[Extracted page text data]
::::::::::

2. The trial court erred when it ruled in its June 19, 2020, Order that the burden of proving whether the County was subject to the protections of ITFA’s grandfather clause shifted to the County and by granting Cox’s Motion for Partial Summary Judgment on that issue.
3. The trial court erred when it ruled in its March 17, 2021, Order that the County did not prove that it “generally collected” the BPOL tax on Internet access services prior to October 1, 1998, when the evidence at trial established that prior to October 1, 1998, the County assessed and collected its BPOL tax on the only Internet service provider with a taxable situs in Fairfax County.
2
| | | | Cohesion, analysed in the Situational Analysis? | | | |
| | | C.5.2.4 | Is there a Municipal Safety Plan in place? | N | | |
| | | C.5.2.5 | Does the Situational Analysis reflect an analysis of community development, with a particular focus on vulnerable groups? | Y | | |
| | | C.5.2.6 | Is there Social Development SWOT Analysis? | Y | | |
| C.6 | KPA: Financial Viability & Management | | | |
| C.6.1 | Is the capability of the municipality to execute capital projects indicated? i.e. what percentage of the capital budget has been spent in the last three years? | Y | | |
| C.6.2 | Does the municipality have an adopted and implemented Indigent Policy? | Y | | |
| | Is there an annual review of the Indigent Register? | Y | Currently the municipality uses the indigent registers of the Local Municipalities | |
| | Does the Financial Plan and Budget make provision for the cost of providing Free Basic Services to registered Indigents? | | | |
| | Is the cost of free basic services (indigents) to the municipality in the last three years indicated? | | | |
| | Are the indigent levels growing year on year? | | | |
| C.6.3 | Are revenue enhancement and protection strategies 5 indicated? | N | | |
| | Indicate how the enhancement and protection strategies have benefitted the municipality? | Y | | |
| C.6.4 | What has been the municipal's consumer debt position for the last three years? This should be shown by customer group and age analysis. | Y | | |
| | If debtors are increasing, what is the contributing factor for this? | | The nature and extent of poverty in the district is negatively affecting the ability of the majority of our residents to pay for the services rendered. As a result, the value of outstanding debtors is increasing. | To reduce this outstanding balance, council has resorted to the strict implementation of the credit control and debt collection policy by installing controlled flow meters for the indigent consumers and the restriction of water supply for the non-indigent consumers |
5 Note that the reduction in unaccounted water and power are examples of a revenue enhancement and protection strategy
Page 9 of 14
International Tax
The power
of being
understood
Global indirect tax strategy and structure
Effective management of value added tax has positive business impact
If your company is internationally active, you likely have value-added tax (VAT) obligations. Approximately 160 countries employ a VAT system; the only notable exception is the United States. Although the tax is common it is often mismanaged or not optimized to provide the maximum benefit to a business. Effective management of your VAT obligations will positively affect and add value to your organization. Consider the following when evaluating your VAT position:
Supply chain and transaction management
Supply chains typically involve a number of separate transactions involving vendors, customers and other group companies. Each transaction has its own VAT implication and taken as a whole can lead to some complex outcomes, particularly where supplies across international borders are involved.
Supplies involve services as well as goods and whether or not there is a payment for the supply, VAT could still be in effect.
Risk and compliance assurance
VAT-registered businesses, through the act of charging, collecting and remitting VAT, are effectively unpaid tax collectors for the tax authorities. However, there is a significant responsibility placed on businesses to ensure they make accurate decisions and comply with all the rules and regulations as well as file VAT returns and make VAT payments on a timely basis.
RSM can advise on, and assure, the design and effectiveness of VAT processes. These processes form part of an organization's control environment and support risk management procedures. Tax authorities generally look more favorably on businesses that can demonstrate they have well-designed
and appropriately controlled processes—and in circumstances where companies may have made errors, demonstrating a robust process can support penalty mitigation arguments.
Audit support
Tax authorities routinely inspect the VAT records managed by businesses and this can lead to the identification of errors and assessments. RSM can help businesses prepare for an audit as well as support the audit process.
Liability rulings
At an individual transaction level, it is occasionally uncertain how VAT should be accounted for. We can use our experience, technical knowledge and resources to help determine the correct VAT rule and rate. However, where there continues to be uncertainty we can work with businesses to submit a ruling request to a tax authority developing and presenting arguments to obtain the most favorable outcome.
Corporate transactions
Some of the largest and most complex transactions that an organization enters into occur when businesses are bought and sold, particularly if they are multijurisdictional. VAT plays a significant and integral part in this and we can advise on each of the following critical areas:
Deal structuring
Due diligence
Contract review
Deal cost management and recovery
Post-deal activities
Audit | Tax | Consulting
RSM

::::::::::

## [Description of the task]
Only the lines from the first line of the records through the line with "Analysis? | Y | | |" should be reproduced, exactly and with nothing added.

## [Task answer]
2. The trial court erred when it ruled in its June 19, 2020, Order that the burden of proving whether the County was subject to the protections of ITFA’s grandfather clause shifted to the County and by granting Cox’s Motion for Partial Summary Judgment on that issue.
3. The trial court erred when it ruled in its March 17, 2021, Order that the County did not prove that it “generally collected” the BPOL tax on Internet access services prior to October 1, 1998, when the evidence at trial established that prior to October 1, 1998, the County assessed and collected its BPOL tax on the only Internet service provider with a taxable situs in Fairfax County.
2
| | | | Cohesion, analysed in the Situational Analysis? | | | |
| | | C.5.2.4 | Is there a Municipal Safety Plan in place? | N | | |
| | | C.5.2.5 | Does the Situational Analysis reflect an analysis of community development, with a particular focus on vulnerable groups? | Y | | |
| | | C.5.2.6 | Is there Social Development SWOT Analysis? | Y | | |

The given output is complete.